In my article "The Brexit Factor - Part Two" I noted the SPX was moving in time segments related to the Fibonacci sequence. The most recent example was adding 13 trading days to the June 8th peak which targeted the June 27th bottom. I wrote we may be able catch the next SPX peak using this method. Adding 13 trading days to June 27th bottom targets July 15. If the SPX has peaked on July 15th, adding 8 trading days (8 being the Fibonacci sequence number preceding 13) targets July 27th as a possible wave "4" bottom.
Also note on the daily SPX chart that on July 15th the Slow Stochastic had a bearish crossover in over bought territory.
|Figure 2. SPX 2120.55 is very important support.|
|Graphic provided by: BigCharts.com.|
|Financial Select Sector SPDR Fund (XLF)|
There are many ways to measure momentum in the broader US stock market. One method is to examine the nine main sector ETFs and compare them to the SPX.
Please see the daily XLF chart illustrated in Figure 3.
The XLF relative to the SPX is very weak. Not only was the XLF unable to exceed its late May 2016 peak, but this late May top was significantly below its late 2015 peak. The SPX June 8th top was above its late 2015 high.
The XLF from its 2015 high could be forming an Elliott wave series of ones and twos to the downside.
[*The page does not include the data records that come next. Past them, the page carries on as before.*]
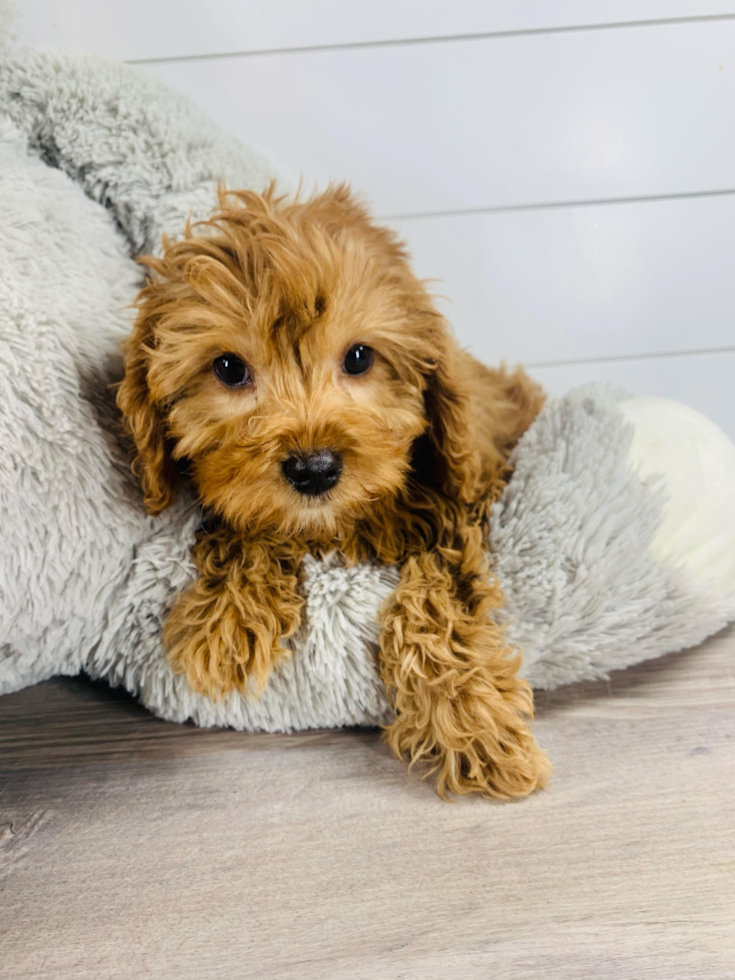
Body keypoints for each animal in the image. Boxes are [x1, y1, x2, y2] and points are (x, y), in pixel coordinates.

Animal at [118, 182, 548, 796]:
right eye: (228, 368)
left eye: (359, 357)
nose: (314, 469)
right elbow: (246, 522)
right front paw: (225, 618)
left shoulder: (454, 512)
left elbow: (436, 597)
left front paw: (472, 720)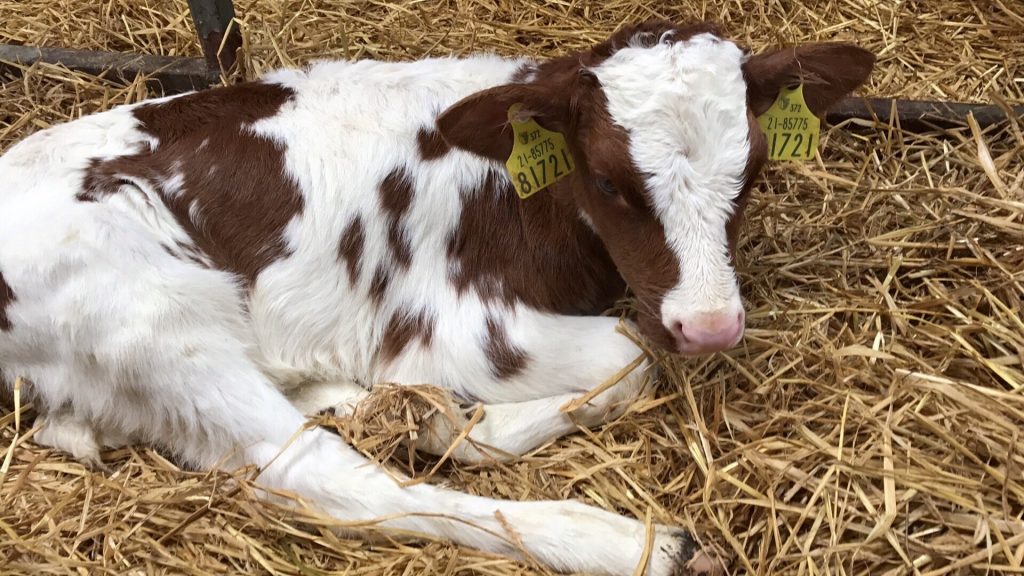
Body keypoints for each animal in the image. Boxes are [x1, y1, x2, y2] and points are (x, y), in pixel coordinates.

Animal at [0, 20, 874, 576]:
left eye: (752, 170)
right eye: (607, 180)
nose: (710, 324)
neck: (521, 191)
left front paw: (431, 414)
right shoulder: (453, 326)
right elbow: (630, 355)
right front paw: (456, 420)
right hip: (155, 316)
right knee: (320, 476)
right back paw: (629, 543)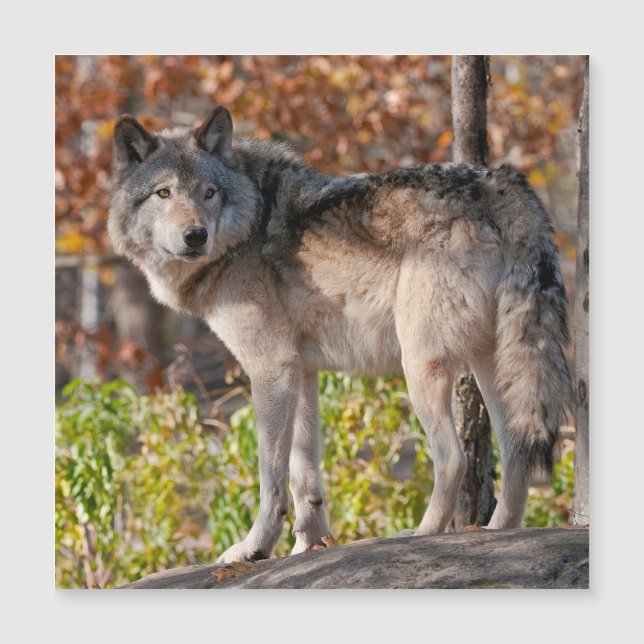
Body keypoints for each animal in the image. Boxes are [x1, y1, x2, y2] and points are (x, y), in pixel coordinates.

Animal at [108, 105, 572, 564]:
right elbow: (304, 474)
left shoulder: (270, 368)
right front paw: (306, 546)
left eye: (208, 193)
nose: (196, 236)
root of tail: (501, 183)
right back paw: (499, 531)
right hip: (493, 366)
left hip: (421, 366)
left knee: (454, 459)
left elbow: (270, 477)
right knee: (517, 452)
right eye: (164, 194)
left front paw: (255, 547)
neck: (249, 222)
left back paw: (420, 535)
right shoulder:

This is a very bearish formation, and if in effect, implies there could be a very sharp and powerful move down within the next few weeks.
The financial sector is currently the most important to monitor.
|Figure 3. The financial sector is currently the most important to monitor.|
|Graphic provided by: BigCharts.com.|
Raise the stop loss for half of all long positions to SPX 2120.55 and maintain the stop loss on half of long positions at SPX 1991.68.
Good traders have mental flexibility, are not married to a position and, if needed, can change their opinion in an instant. Before the end of July we may get very important signals regarding the direction of US stocks. Be prepared to take action if the SPX breeches 2120.55. It could determine whether you have a profit or a loss for 2016.
Further Reading: Frost A.J and Robert Prechter (1985) "Elliott Wave Principle", New Classics Library.